══ Raw data ══

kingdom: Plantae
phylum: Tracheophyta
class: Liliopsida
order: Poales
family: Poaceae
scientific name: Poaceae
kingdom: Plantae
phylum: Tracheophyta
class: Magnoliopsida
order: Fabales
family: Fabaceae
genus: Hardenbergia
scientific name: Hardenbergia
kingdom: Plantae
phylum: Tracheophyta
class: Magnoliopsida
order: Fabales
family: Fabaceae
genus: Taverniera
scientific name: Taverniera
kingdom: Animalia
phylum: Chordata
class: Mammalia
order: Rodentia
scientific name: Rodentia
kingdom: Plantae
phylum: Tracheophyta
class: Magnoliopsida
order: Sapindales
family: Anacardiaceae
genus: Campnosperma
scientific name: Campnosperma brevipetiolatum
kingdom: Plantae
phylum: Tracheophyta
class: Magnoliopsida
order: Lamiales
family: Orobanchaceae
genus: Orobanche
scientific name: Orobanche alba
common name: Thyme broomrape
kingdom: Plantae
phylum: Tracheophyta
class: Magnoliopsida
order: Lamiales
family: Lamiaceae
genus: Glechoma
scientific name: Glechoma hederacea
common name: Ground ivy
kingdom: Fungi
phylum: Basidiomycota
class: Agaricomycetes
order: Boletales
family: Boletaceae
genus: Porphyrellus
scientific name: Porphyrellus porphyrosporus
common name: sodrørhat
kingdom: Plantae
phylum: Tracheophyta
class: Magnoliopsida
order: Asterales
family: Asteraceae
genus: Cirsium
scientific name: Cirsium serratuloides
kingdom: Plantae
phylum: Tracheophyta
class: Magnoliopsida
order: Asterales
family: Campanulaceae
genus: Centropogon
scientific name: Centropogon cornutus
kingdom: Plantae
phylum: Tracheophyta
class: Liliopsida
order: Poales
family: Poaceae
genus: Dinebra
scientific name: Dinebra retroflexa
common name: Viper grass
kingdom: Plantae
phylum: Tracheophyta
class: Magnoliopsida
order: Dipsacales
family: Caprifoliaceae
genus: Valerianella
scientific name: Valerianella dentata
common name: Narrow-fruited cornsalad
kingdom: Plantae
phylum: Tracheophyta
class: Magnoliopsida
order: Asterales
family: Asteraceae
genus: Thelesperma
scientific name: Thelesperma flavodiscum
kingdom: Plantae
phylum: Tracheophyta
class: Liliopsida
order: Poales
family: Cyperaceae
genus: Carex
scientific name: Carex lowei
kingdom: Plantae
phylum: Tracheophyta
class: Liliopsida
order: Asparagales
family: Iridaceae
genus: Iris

═══

Give back the lines above unchanged, starting with the first one and going on through the line with "scientific name: Dinebra retroflexa", including that line.

kingdom: Plantae
phylum: Tracheophyta
class: Liliopsida
order: Poales
family: Poaceae
scientific name: Poaceae
kingdom: Plantae
phylum: Tracheophyta
class: Magnoliopsida
order: Fabales
family: Fabaceae
genus: Hardenbergia
scientific name: Hardenbergia
kingdom: Plantae
phylum: Tracheophyta
class: Magnoliopsida
order: Fabales
family: Fabaceae
genus: Taverniera
scientific name: Taverniera
kingdom: Animalia
phylum: Chordata
class: Mammalia
order: Rodentia
scientific name: Rodentia
kingdom: Plantae
phylum: Tracheophyta
class: Magnoliopsida
order: Sapindales
family: Anacardiaceae
genus: Campnosperma
scientific name: Campnosperma brevipetiolatum
kingdom: Plantae
phylum: Tracheophyta
class: Magnoliopsida
order: Lamiales
family: Orobanchaceae
genus: Orobanche
scientific name: Orobanche alba
common name: Thyme broomrape
kingdom: Plantae
phylum: Tracheophyta
class: Magnoliopsida
order: Lamiales
family: Lamiaceae
genus: Glechoma
scientific name: Glechoma hederacea
common name: Ground ivy
kingdom: Fungi
phylum: Basidiomycota
class: Agaricomycetes
order: Boletales
family: Boletaceae
genus: Porphyrellus
scientific name: Porphyrellus porphyrosporus
common name: sodrørhat
kingdom: Plantae
phylum: Tracheophyta
class: Magnoliopsida
order: Asterales
family: Asteraceae
genus: Cirsium
scientific name: Cirsium serratuloides
kingdom: Plantae
phylum: Tracheophyta
class: Magnoliopsida
order: Asterales
family: Campanulaceae
genus: Centropogon
scientific name: Centropogon cornutus
kingdom: Plantae
phylum: Tracheophyta
class: Liliopsida
order: Poales
family: Poaceae
genus: Dinebra
scientific name: Dinebra retroflexa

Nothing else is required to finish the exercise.